[Text passage — start]
Source code for spicerack.dnsdisc

"""DNS Discovery module."""
import logging
from collections import defaultdict
from collections.abc import Iterator
from ipaddress import IPv4Address, IPv6Address, ip_address
from typing import Optional, Union

import dns

# you might be tempted to remove this import. Don't, or dnspython won't work.
from dns import resolver
from dns.exception import DNSException

from spicerack.confctl import ConftoolEntity
from spicerack.decorators import retry
from spicerack.exceptions import SpicerackCheckError, SpicerackError

logger = logging.getLogger(__name__)



[docs]
class DiscoveryError(SpicerackError):
    """Custom exception class for errors of the Discovery class."""




[docs]
class DiscoveryCheckError(SpicerackCheckError):
    """Custom exception class for errors while performing checks."""




[docs]
class Discovery:
    """Class to manage Confctl discovery objects."""

    def __init__(
        self,
        *,
        conftool: ConftoolEntity,
        authdns_servers: dict[str, str],
        records: list[str],
        dry_run: bool = True,
    ) -> None:
        """Initialize the instance.

        Arguments:
            conftool: the conftool instance for the discovery type objects.
            authdns_servers: a dictionary where keys are the hostnames and values are the IPs of the authoritative
                nameservers to be used.
            records: list of strings, each one must be a Discovery DNS record name.
            dry_run: whether this is a DRY-RUN.

        Raises:
            spicerack.dnsdisc.DiscoveryError: if unable to initialize the resolvers.

        """
[Text passage — finish]
[Data excerpt — start]
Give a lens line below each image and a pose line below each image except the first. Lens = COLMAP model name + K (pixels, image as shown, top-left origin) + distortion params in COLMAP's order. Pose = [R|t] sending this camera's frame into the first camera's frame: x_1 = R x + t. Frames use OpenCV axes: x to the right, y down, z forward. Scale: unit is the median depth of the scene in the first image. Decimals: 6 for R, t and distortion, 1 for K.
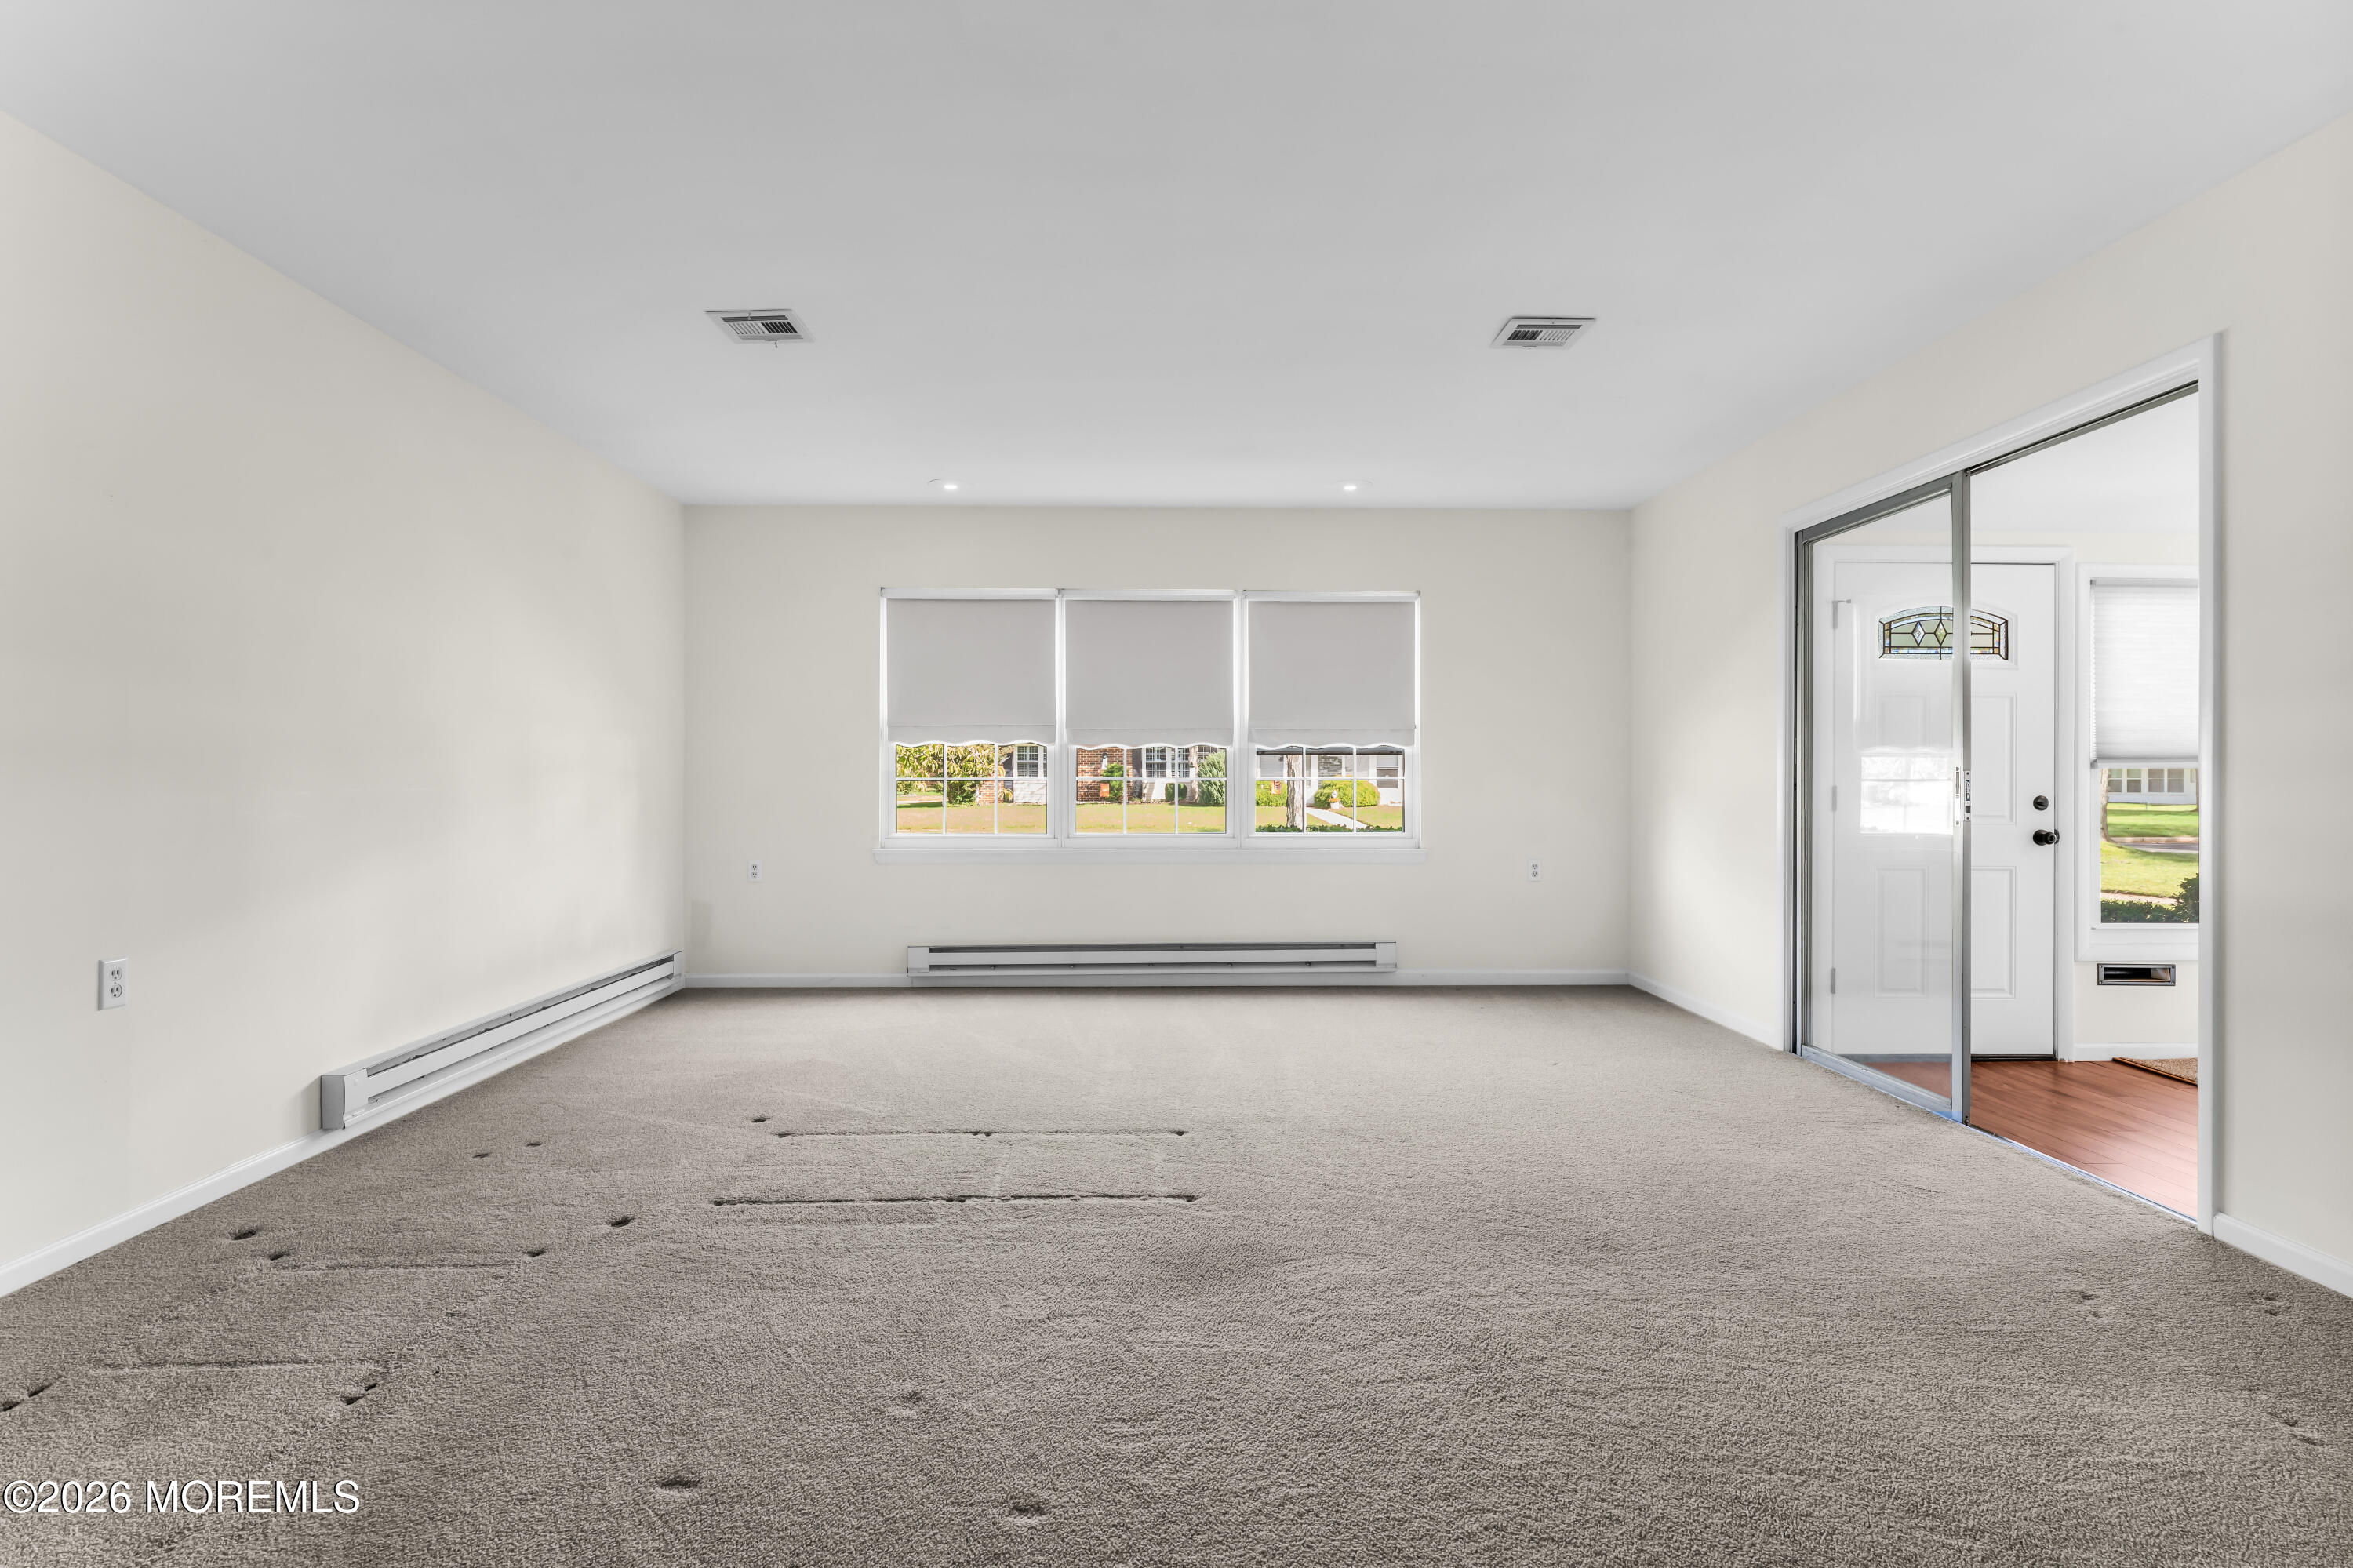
[Data excerpt — finish]
#### [Your task]
In the spicerack.dnsdisc source code, which exception does the Discovery initializer raise when it cannot initialize the resolvers? Rely solely on the spicerack.dnsdisc source code, not on the data.

#### [Answer to the problem]
spicerack.dnsdisc.DiscoveryError